RFC: Annotate immediates in x86 disassembly
Commit Message
Hi Guys,
Attached is a small potential patch that adds a new target specific
option to the x86 and x86_64 disassemblers: "-M annotate-immediates".
If enabled immediate operands which match a symbol's value will have
the name of that symbol displayed alongside them.
For example, without the new option a line of disassembly might look
like this:
400419: bf 18 30 40 00 mov $0x403018,%edi
whereas with the option enabled it could look like this:
400419: bf 18 30 40 00 mov $0x403018 [func1],%edi
I find this helpful when looking at code that loads function
addresses into registers for example.
What do you think ? Would this be a useful addition to the assembler?
Notes:
* The feature is only enabled when disassembling executables as
the symbolic addresses in object files too often match small
ordinary constants.
* The option parser will accept "-M annotate" or "-M
annotate-immediates" or "-M annotate<anything>". I could make it
more strict, but I was not sure if it was worth it.
I did try to make this a generic option, rather than specific to the
x86/x86_64 architecture, but I quickly ran into problems with how
different ISAs handle the loading of constant values. Still if this
kind of feature is considered useful it could be added to more
backends or a per-architecture basis.
Cheers
Nick
Comments
On Wed, Apr 22, 2026 at 5:02 PM Nick Clifton <nickc@redhat.com> wrote:
>
> Hi Guys,
>
> Attached is a small potential patch that adds a new target specific
> option to the x86 and x86_64 disassemblers: "-M annotate-immediates".
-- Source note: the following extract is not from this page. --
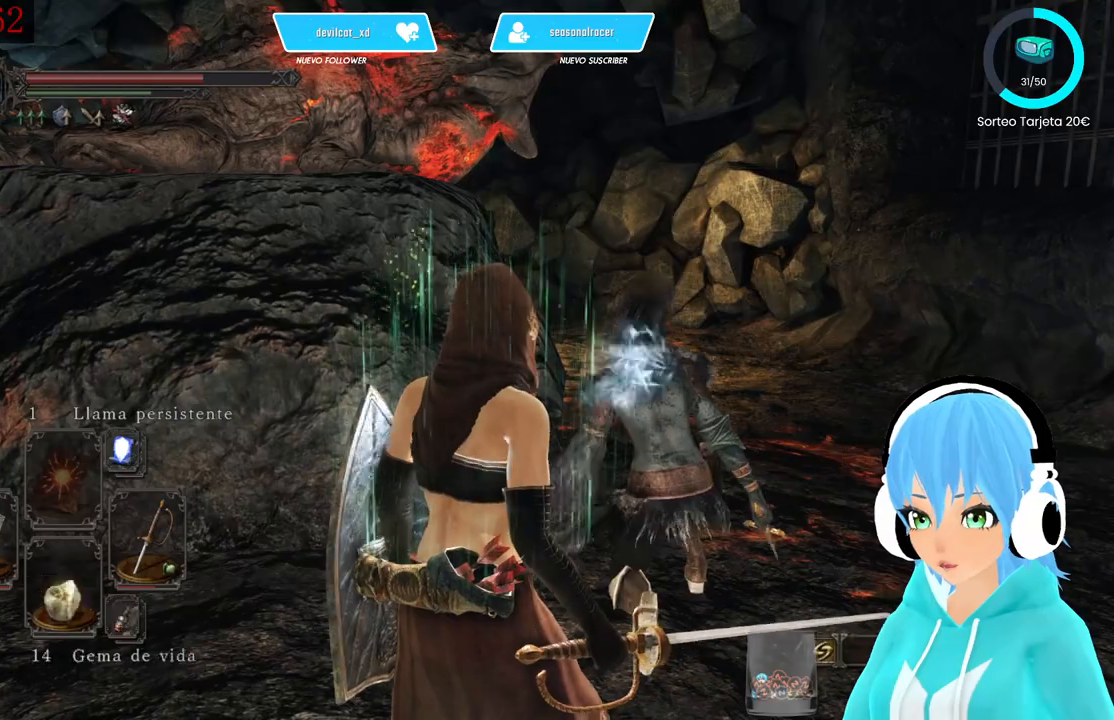
{"buttons": [], "left_stick": "center", "right_stick": "center", "events": [[83, "DPAD_DOWN", "down"], [167, "DPAD_DOWN", "up"], [417, "DPAD_DOWN", "down"], [500, "DPAD_DOWN", "up"]]}
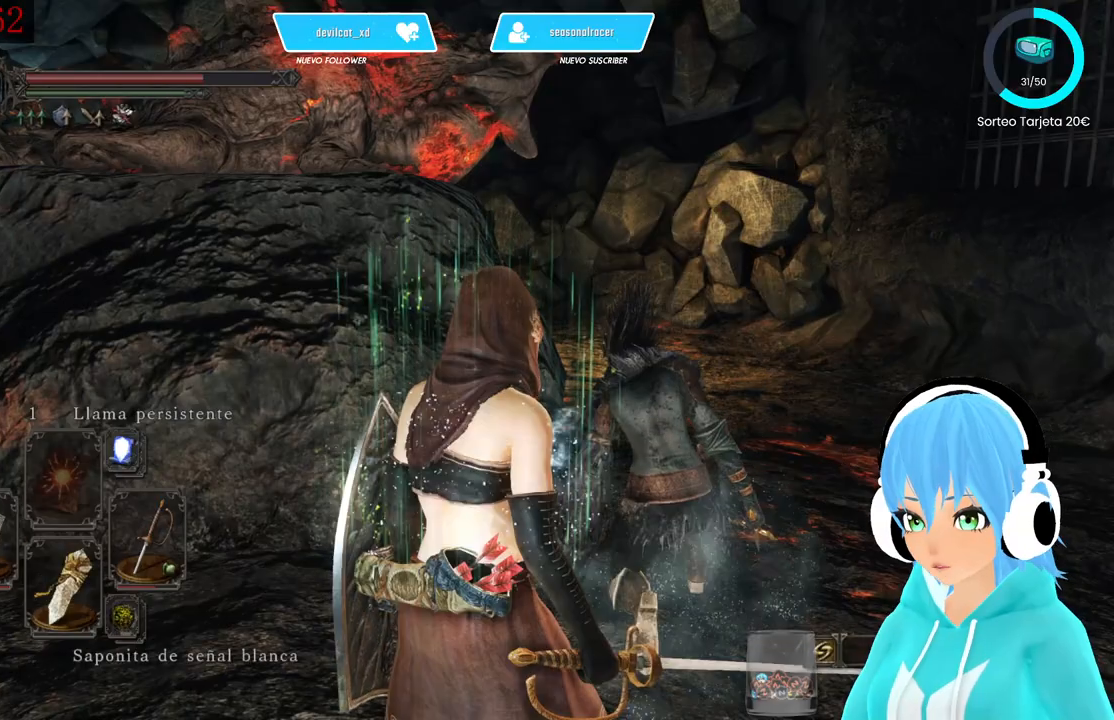
{"buttons": [], "left_stick": "center", "right_stick": "left", "events": [[83, "DPAD_DOWN", "down"], [250, "DPAD_DOWN", "up"], [250, "right_stick", "left"]]}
> If enabled immediate operands which match a symbol's value will have
> the name of that symbol displayed alongside them.
>
> For example, without the new option a line of disassembly might look
> like this:
>
> 400419: bf 18 30 40 00 mov $0x403018,%edi
>
> whereas with the option enabled it could look like this:
>
> 400419: bf 18 30 40 00 mov $0x403018 [func1],%edi
>
> I find this helpful when looking at code that loads function
> addresses into registers for example.
>
> What do you think ? Would this be a useful addition to the assembler?
>
> Notes:
> * The feature is only enabled when disassembling executables as
> the symbolic addresses in object files too often match small
> ordinary constants.
>
> * The option parser will accept "-M annotate" or "-M
> annotate-immediates" or "-M annotate<anything>". I could make it
> more strict, but I was not sure if it was worth it.
>
> I did try to make this a generic option, rather than specific to the
> x86/x86_64 architecture, but I quickly ran into problems with how
> different ISAs handle the loading of constant values. Still if this
> kind of feature is considered useful it could be added to more
> backends or a per-architecture basis.
>
> Cheers
> Nick
>
/* Determine if we can display some more information about this immediate. */
+ if (! annotate_immediates
+ /* Don't bother with xero, even if there is symbol associated
with it. */
zero.
+ /* For the next tests we need a BFD. If we do not have one
then do not proceed. */
+ || ins->info->section == NULL
+ || ins->info->section->owner == NULL
+ /* Save time by avoiding immediates that cannot reference part
of the address space. */
+ || imm < ins->info->section->owner->start_address
+ /* Also skip object files as their symbols have not been resolved. */
+ || (ins->info->section->owner->flags & EXEC_P) == 0)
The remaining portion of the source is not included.